Ralph’s current research project involves US citizens who feel that the American legal system is not equipped to address police use of extralegal force. They are appealing to international bodies (particularly the United Nations) to seek recognition for their grievances. Hence, Ralph’s work addresses the domestic problem of police force in relation to the pressing international concern of global governance. His work suggests that given the current climate of police violence, racial angst, and heightened awareness around policing in the United States and abroad, a comprehensive study is needed to think critically about the state and practices of policing.

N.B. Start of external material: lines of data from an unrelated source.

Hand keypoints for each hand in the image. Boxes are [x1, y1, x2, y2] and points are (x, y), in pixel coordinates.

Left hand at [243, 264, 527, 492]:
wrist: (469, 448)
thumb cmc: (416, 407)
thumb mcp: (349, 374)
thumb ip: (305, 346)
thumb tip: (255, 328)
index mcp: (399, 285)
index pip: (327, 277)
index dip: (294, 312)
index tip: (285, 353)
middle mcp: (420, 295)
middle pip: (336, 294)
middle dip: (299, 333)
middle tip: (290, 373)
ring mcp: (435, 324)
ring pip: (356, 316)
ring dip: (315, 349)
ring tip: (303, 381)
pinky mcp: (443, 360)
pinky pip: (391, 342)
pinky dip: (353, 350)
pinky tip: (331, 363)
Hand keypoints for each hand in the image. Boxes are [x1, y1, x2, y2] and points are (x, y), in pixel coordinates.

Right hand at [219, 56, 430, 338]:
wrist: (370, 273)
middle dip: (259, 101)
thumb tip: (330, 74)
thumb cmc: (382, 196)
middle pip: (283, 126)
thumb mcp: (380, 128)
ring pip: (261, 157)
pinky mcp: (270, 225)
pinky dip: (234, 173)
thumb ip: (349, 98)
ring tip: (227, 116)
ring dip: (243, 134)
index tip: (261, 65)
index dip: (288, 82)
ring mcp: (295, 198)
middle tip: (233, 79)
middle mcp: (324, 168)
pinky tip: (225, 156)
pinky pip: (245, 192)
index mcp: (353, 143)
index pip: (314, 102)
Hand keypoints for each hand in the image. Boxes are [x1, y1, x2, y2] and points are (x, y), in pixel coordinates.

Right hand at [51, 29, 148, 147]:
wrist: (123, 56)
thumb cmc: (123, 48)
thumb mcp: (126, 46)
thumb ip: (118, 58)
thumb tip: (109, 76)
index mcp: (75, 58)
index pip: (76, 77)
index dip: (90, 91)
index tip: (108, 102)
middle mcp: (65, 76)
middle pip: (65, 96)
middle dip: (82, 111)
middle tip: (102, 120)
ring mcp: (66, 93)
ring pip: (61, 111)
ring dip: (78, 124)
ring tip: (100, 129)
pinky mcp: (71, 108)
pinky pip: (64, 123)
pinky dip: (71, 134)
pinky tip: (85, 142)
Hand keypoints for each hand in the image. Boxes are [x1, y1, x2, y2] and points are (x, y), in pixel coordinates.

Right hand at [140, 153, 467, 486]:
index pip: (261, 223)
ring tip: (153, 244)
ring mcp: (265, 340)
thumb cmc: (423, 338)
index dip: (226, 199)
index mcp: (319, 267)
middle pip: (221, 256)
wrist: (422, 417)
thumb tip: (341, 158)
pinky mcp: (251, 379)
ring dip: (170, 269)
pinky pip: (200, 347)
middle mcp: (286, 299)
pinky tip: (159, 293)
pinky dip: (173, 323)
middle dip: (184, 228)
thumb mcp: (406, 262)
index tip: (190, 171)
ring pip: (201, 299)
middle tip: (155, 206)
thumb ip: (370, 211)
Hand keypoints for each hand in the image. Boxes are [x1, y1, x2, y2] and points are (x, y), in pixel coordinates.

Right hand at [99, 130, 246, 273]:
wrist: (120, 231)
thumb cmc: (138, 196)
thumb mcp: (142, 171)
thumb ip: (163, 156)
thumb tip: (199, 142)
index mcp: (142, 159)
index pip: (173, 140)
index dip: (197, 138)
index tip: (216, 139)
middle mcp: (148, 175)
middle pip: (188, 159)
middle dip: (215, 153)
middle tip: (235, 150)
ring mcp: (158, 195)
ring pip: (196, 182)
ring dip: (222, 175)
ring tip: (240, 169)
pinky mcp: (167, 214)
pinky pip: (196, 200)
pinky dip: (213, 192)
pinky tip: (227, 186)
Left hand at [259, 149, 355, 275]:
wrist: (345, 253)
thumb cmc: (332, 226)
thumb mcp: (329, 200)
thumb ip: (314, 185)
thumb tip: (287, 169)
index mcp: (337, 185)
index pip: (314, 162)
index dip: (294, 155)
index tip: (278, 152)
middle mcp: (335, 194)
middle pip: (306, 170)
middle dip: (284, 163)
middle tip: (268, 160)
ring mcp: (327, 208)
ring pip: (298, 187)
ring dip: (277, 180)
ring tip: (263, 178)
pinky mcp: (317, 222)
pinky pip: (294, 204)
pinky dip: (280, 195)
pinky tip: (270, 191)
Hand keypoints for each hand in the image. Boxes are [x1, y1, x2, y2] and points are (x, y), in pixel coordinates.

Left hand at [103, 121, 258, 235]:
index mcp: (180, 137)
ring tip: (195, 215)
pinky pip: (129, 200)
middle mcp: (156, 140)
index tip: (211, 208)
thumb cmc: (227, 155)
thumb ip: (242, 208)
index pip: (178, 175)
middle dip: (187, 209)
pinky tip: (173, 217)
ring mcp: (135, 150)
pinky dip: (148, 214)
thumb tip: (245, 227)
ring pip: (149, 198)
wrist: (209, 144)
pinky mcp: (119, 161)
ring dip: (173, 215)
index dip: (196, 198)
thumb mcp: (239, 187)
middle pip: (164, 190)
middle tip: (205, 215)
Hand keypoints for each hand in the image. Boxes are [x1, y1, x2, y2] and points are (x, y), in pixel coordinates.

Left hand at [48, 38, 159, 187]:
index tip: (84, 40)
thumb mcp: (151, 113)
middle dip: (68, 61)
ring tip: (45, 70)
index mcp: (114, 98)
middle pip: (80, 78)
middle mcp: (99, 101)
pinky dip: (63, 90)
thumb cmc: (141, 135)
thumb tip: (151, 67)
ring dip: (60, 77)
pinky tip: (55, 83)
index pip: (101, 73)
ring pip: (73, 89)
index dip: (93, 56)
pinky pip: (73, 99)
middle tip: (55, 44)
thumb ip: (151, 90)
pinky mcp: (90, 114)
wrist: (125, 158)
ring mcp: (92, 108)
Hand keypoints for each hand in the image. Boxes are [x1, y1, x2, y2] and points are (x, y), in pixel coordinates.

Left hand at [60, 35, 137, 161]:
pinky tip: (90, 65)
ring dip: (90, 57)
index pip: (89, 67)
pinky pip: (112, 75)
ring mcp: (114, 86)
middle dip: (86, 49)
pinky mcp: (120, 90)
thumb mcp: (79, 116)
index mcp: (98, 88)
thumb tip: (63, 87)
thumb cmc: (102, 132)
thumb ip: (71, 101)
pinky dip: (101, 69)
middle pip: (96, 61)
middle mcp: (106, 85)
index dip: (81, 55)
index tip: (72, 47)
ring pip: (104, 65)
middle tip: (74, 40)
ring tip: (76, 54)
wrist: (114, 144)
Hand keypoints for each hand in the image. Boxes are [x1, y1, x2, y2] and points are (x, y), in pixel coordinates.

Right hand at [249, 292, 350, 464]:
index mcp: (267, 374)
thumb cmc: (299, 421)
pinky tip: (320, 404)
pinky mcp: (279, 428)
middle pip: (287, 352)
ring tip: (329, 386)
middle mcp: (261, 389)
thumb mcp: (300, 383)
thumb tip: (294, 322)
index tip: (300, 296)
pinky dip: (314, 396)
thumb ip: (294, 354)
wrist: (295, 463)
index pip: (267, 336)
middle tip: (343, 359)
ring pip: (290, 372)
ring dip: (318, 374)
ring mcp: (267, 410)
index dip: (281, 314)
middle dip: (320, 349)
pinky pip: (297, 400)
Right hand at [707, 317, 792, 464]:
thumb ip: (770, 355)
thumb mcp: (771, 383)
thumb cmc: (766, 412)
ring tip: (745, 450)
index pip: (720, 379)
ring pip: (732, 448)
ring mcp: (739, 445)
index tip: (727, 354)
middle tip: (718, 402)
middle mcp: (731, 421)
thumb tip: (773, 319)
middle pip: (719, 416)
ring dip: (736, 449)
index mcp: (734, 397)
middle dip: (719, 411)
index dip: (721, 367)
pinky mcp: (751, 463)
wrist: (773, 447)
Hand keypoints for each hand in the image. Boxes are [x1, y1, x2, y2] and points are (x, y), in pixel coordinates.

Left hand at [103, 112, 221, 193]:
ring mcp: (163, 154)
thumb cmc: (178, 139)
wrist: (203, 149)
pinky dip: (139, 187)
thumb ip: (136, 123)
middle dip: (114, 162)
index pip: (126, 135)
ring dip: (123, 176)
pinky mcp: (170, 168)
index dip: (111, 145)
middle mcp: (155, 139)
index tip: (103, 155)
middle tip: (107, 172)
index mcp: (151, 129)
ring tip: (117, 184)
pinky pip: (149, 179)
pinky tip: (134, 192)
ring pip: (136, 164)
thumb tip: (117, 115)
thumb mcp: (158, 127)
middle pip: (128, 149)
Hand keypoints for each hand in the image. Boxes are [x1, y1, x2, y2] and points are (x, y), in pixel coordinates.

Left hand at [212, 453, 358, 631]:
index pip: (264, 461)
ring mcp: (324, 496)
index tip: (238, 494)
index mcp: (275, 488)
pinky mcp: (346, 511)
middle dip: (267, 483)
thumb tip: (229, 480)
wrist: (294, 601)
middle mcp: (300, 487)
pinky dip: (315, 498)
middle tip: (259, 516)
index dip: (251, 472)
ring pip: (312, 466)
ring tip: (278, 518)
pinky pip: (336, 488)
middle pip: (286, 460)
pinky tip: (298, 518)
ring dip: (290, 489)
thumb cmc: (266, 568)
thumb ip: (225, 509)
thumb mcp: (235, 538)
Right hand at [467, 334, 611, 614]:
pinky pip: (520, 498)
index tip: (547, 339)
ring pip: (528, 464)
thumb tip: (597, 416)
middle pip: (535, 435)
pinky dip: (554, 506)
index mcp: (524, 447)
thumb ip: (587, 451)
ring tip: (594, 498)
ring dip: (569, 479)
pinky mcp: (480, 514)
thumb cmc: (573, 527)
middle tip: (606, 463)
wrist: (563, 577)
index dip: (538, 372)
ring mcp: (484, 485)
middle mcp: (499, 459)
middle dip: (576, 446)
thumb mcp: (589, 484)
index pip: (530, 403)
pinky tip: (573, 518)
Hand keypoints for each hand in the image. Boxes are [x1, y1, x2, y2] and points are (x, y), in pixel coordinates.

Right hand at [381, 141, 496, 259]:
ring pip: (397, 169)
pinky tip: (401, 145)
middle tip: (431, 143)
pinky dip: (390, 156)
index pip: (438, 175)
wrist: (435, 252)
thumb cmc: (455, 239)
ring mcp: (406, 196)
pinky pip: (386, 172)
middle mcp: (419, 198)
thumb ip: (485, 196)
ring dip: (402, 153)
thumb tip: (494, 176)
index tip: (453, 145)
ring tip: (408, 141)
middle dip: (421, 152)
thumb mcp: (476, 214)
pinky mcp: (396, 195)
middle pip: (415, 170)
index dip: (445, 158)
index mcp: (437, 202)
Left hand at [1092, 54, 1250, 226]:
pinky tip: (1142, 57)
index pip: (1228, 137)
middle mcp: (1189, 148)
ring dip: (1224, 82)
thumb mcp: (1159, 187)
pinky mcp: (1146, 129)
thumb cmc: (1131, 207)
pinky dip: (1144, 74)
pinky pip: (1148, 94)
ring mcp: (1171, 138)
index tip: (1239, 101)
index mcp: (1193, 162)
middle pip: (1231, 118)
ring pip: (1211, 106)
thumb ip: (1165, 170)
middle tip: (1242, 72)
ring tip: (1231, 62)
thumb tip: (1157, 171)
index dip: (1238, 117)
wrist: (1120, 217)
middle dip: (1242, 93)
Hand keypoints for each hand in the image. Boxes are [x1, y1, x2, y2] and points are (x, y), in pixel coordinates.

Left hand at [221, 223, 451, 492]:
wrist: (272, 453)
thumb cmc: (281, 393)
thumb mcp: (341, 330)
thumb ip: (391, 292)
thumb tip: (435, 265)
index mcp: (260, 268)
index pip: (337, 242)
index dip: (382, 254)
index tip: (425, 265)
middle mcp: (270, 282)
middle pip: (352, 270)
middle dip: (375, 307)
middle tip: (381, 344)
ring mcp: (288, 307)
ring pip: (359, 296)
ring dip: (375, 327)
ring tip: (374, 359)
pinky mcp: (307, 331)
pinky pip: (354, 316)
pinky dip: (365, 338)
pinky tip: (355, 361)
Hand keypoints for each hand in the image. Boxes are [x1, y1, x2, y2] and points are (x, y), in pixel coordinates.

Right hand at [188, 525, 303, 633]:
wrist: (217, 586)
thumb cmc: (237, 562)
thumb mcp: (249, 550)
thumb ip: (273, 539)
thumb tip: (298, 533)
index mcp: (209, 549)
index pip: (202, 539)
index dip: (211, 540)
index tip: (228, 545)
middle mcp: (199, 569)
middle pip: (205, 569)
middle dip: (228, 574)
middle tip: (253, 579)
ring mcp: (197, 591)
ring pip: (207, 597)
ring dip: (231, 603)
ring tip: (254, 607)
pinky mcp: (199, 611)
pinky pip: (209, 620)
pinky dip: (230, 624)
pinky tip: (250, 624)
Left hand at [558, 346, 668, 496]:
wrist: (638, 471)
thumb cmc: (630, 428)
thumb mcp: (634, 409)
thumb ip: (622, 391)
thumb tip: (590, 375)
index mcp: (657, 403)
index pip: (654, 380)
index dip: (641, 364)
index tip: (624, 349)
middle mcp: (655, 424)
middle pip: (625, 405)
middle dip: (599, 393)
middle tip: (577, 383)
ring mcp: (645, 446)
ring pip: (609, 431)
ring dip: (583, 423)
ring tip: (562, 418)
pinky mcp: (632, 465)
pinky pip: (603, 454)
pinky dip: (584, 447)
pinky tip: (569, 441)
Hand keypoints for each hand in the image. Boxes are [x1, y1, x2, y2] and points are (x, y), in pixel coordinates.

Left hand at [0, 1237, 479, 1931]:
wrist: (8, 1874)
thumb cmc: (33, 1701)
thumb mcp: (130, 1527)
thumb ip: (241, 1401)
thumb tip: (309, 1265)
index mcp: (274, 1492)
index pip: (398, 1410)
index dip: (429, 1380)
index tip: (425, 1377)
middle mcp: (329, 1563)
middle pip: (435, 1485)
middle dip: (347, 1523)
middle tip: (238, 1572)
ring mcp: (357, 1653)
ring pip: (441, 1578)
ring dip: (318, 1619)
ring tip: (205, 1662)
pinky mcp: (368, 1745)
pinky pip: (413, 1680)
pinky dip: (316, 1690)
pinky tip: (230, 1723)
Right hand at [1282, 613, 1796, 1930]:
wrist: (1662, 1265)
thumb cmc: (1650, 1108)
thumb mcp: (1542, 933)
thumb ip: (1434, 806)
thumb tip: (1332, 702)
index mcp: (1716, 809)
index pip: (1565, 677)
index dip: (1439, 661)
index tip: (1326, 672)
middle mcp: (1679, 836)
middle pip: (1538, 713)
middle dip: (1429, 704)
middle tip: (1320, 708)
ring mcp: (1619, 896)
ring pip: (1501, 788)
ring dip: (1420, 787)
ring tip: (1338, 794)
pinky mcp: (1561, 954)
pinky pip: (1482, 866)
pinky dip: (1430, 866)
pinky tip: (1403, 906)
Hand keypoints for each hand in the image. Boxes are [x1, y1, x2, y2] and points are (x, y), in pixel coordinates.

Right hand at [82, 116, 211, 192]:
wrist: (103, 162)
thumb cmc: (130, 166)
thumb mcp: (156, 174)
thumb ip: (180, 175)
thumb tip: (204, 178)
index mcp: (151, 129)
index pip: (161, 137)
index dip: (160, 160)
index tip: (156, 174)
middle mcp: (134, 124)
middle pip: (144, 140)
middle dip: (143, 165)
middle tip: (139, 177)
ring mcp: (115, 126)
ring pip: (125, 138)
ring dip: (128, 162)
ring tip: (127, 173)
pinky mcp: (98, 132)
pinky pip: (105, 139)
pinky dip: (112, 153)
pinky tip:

Ralph has been awarded numerous awards for his research, some of which include an Andrew Carnegie Fellowship; a Ford Foundation Postdoctoral Fellowship from the National Academies of Sciences, Engineering, and Medicine; membership at the Institute for Advanced Study; and a Du Bois-Mandela-Rodney Post-Doctoral Fellowship from the University of Michigan’s Department of Afroamerican and African Studies. He earned a PhD in anthropology from the University of Chicago.